BUILD=1 yarn docusaurus build
mv build/search-index.json search-index.json
BUILD=0 yarn docusaurus build
mv search-index.json build/search-index.json
export default function Root({children}): JSX.Element {
    const {siteConfig} = useDocusaurusContext();
    const {BUILD} = siteConfig.customFields;
    return (BUILD > 0) ? <>{children}</> : (<Auth0Provider ...> ... </Auth0Provider>);
}
BenjaminYde commented 8 months ago

Hi,

I have the same problem when running in production.
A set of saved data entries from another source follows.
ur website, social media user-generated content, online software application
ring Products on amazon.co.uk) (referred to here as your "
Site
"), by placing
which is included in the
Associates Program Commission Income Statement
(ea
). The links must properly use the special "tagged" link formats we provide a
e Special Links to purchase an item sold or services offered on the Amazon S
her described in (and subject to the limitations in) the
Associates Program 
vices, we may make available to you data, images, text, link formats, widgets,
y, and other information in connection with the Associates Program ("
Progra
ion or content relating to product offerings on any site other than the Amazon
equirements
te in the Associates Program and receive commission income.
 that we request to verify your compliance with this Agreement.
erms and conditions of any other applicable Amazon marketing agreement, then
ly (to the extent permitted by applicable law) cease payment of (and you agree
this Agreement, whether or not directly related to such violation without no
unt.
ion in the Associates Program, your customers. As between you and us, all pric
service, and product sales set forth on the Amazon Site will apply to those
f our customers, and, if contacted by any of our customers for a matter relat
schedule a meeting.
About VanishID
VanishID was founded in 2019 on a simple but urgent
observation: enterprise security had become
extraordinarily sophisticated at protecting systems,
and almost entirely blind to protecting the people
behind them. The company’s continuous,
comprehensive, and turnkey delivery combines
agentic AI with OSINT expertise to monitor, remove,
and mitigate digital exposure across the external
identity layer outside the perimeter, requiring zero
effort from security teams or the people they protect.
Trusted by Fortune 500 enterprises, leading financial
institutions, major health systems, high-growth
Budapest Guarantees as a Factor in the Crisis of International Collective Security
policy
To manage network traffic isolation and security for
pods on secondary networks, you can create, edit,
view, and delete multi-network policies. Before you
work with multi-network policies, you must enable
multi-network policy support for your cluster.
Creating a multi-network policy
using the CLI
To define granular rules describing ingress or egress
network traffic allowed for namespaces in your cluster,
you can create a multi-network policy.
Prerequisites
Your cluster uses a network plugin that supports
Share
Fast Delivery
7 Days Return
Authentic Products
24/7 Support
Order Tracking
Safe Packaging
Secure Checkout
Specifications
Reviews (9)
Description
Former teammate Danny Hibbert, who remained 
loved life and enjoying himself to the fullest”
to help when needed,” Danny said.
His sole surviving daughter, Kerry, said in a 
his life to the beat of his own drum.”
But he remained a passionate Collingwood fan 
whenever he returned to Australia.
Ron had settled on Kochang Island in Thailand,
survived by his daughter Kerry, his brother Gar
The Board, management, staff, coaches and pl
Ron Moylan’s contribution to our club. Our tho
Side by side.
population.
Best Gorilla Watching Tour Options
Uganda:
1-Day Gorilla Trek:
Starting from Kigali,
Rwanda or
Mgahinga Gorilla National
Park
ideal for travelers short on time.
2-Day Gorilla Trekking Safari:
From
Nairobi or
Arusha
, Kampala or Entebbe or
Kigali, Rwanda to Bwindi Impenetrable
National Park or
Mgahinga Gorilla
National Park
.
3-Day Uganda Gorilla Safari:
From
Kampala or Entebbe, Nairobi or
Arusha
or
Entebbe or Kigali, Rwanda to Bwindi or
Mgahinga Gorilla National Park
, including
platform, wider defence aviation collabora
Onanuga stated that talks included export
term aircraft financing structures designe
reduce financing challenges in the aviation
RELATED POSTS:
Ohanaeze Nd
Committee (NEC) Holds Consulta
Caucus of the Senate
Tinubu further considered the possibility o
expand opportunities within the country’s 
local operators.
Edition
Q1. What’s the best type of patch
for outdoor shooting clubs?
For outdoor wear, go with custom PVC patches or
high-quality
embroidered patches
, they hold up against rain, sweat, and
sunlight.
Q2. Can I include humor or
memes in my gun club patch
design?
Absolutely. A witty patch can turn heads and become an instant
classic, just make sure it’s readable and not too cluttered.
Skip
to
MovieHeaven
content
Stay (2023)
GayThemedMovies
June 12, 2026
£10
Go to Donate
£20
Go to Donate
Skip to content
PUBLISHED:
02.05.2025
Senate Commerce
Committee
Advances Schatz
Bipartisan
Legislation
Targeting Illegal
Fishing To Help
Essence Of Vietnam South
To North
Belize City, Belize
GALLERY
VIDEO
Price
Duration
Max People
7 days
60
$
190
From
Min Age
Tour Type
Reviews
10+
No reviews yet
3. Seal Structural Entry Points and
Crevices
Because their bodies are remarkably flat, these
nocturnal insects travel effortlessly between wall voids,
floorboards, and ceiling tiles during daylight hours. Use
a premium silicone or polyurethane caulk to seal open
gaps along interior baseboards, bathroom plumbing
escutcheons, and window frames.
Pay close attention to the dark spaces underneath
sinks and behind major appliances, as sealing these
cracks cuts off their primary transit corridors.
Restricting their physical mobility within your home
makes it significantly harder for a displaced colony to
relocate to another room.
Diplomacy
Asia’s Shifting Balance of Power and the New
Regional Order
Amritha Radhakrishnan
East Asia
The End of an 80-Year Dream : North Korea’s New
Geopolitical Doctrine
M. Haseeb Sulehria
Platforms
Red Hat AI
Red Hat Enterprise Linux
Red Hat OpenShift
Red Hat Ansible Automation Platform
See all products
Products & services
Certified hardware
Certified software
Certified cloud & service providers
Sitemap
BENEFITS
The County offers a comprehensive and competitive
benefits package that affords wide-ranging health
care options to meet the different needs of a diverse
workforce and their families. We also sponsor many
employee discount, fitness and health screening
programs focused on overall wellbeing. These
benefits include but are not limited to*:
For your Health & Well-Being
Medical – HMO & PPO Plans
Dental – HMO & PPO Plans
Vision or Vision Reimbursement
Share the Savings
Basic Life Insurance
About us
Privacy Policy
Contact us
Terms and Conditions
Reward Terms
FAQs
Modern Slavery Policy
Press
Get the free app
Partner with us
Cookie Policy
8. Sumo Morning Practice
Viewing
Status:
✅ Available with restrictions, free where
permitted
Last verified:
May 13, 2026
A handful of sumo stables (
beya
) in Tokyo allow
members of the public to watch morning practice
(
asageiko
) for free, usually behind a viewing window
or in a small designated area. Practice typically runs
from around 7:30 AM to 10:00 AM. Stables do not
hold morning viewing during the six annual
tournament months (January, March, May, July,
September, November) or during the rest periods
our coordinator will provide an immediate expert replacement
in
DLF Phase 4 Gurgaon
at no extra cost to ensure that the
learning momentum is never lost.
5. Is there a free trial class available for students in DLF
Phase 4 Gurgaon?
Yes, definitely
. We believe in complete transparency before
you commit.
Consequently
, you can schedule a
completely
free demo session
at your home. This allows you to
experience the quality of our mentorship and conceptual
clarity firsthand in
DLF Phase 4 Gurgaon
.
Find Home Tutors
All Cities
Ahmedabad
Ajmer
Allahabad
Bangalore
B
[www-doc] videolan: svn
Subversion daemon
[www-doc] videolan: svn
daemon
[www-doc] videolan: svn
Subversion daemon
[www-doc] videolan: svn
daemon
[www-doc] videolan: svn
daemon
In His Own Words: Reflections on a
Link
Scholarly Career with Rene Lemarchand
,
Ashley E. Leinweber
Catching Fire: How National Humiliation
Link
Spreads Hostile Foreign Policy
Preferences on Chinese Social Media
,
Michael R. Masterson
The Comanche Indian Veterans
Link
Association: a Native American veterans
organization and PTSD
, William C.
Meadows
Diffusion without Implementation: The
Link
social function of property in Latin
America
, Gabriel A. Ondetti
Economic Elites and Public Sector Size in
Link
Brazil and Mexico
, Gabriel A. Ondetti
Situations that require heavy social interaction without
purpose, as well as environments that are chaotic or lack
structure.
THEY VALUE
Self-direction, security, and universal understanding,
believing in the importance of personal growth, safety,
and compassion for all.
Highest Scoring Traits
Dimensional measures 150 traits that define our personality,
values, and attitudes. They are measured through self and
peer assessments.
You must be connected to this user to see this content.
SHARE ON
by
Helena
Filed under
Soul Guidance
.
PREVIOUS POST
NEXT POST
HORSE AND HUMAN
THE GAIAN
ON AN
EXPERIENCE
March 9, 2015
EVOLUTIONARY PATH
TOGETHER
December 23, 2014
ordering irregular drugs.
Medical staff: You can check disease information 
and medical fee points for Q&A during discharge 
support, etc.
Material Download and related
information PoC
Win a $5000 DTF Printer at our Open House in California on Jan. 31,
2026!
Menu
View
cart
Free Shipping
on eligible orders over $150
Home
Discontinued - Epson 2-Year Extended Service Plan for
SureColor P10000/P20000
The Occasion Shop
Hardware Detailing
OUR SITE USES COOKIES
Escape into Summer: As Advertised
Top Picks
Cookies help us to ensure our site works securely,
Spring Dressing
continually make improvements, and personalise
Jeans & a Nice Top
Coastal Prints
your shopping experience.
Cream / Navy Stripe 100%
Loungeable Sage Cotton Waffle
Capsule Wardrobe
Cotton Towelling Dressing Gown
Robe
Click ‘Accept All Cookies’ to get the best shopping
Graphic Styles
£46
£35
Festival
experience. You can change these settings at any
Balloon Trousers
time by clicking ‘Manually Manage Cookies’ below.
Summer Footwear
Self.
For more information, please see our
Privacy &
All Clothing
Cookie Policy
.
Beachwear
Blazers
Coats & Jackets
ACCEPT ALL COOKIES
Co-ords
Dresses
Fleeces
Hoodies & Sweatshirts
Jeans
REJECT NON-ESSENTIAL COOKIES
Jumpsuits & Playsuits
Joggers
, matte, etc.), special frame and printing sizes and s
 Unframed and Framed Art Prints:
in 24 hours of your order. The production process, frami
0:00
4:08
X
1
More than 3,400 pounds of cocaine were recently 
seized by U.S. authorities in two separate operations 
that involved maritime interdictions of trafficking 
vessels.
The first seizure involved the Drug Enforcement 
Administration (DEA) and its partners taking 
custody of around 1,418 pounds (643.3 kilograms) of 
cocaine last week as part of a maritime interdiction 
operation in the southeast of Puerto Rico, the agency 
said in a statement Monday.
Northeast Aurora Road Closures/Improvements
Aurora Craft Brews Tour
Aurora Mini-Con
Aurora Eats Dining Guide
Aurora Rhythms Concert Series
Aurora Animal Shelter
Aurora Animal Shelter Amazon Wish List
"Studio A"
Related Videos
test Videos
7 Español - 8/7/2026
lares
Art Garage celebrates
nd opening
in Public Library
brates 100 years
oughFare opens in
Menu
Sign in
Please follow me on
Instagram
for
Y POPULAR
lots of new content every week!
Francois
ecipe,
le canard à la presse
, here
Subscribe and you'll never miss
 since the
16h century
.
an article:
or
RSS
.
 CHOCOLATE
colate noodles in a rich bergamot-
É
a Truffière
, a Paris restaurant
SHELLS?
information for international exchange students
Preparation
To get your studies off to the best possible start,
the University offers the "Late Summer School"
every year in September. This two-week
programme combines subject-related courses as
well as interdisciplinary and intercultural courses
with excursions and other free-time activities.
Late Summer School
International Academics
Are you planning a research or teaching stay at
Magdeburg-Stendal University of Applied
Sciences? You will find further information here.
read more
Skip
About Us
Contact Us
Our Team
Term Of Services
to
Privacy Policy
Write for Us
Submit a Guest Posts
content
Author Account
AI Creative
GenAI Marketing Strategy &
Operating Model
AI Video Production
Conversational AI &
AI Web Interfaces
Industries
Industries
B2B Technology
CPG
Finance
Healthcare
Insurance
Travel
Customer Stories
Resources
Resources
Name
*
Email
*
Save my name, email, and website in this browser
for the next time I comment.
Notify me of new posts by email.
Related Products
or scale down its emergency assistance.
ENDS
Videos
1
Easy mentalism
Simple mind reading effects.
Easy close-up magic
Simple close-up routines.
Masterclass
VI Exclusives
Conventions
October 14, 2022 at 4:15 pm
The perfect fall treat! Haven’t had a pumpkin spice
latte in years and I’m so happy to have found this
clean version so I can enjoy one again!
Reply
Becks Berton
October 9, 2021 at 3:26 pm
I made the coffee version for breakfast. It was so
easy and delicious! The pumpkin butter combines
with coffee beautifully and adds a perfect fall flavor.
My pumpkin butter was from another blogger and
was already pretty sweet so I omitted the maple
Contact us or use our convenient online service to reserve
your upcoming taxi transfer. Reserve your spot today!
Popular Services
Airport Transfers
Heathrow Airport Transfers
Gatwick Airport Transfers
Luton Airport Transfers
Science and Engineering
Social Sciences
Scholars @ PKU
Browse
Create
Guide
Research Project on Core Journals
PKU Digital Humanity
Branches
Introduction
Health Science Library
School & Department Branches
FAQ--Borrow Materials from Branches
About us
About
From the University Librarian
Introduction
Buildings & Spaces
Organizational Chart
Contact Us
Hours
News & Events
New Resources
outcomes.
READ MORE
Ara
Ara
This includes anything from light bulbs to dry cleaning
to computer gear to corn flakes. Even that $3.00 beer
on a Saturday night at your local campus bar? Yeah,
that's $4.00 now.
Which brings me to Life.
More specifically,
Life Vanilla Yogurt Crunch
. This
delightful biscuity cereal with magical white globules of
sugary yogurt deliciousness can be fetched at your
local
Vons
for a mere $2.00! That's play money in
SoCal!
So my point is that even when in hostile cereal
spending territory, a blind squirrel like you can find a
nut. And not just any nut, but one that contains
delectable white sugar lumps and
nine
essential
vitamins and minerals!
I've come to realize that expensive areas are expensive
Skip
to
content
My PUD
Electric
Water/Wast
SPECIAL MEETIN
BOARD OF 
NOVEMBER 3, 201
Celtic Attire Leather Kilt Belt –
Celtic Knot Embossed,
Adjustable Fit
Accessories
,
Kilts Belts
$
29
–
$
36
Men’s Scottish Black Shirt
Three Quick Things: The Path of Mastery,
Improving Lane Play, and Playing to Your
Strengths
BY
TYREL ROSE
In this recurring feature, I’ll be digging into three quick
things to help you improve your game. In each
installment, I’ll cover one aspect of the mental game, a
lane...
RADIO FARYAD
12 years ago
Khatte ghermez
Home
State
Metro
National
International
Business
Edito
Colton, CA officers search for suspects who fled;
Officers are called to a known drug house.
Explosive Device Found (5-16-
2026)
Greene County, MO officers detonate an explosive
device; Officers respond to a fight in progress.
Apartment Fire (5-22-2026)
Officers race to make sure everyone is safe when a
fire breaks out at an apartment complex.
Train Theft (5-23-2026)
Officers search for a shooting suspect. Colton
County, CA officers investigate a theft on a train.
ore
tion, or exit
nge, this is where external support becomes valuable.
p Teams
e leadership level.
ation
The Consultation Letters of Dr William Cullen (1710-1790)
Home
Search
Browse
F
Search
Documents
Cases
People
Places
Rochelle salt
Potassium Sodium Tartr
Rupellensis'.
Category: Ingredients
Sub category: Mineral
See my Root.js:

import React, { useEffect, useState} from 'react';
import { MsalProvider, AuthenticatedTemplate, UnauthenticatedTemplate, useMsal, useMsalAuthentication} from "@azure/msal-react";
import { PublicClientApplication, InteractionStatus, InteractionType} from "@azure/msal-browser";
import useDocusaurusContext from '@docusaurus/useDocusaurusContext';

// Default implementation, that you can customize
export default function Root({children}) {

  const {siteConfig} = useDocusaurusContext();

  const isProduction = process.env.NODE_ENV === 'production';
  const redirectUri = isProduction ? `https://${siteConfig.organizationName}.github.io${siteConfig.baseUrl}index.html` : 'http://localhost:3000/';

  const msalConfig = {
    auth: {
      clientId: "xxx",
      authority: 'xxx',
      redirectUri: redirectUri
    },
    cache: {
      cacheLocation: 'localStorage',
      storeAuthStateInCookie: false,
    }
  };

  const pca = new PublicClientApplication(msalConfig);
  const isLocalDevelopment = process.env.NODE_ENV === 'development';

  const authProvider = isLocalDevelopment ? (
      <main>
        {children}
      </main>
    ) : (
      <MsalProvider instance={pca}>

        <UnauthenticatedTemplate>
          <Login/>
        </UnauthenticatedTemplate>

        <AuthenticatedTemplate>
          <main>{children}</main>
        </AuthenticatedTemplate>

      </MsalProvider> 
    );

  return <>{authProvider}</>;
}

function Login() {
  const request = {
    scopes: ["User.Read"],
    prompt: 'select_account'
  }

  const { login, error } = useMsalAuthentication(InteractionType.Silent, request);
  const msalInstance = useMsal();

  useEffect(() => {
    if (error && msalInstance.inProgress === InteractionStatus.None) {
      login(InteractionType.Redirect, request);
    }
  }, [error, login, request, msalInstance]);

  return null;
};

When I remove the Authentication components from the MsalProvider it works fine: But then I do not have my authentication wrapper ;)

<MsalProvider instance={pca}>
    <main>{children}</main>
</MsalProvider> 

Is there a way to manually add the Search bar component / force it? Setting the forceIgnoreNoIndex: true in the docusaurus.config.js does not work for me. It's like when the site is re-rendered or something, the search bar dissappears?